**Requirement**
Pick out each line in the records that contains the string "shows", matching case, and copy those lines out.

======== Material provided

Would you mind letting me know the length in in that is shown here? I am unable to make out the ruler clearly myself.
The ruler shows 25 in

================
======== Material provided

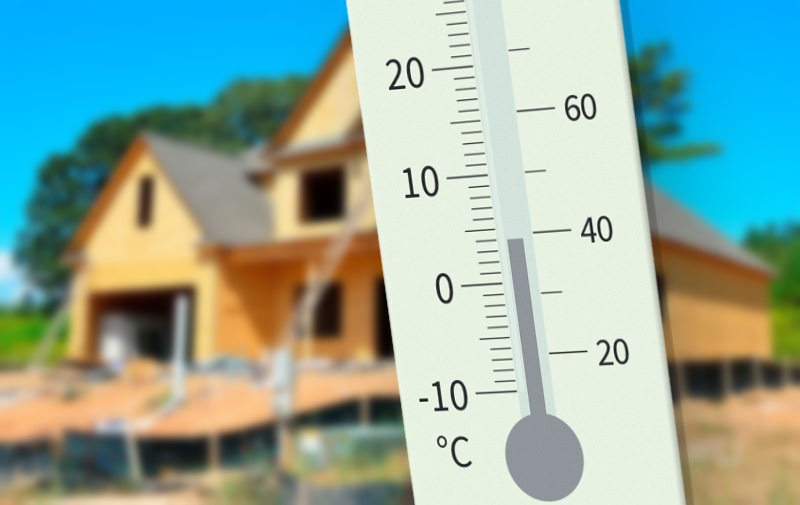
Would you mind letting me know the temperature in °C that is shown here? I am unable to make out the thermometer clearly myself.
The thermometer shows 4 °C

================
======== Material provided

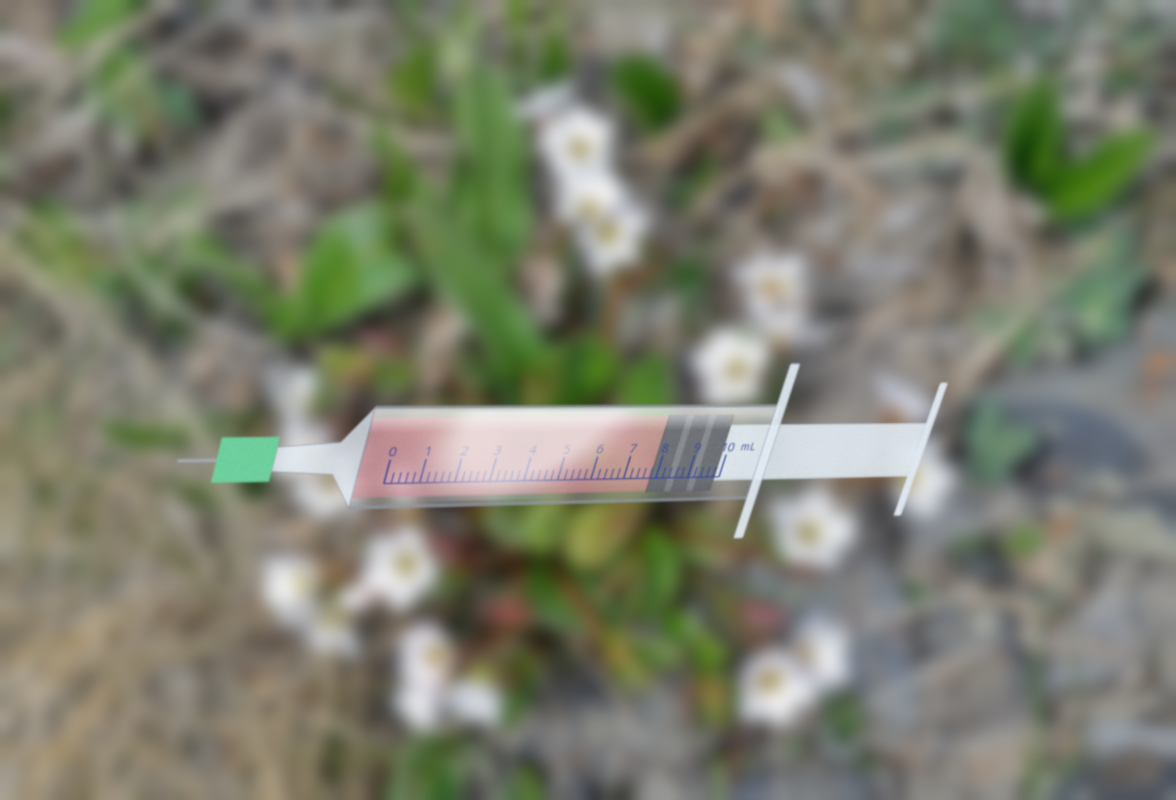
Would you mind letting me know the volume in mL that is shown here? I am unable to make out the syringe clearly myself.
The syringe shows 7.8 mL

================

**Solution below**
The ruler shows 25 in
The thermometer shows 4 °C
The syringe shows 7.8 mL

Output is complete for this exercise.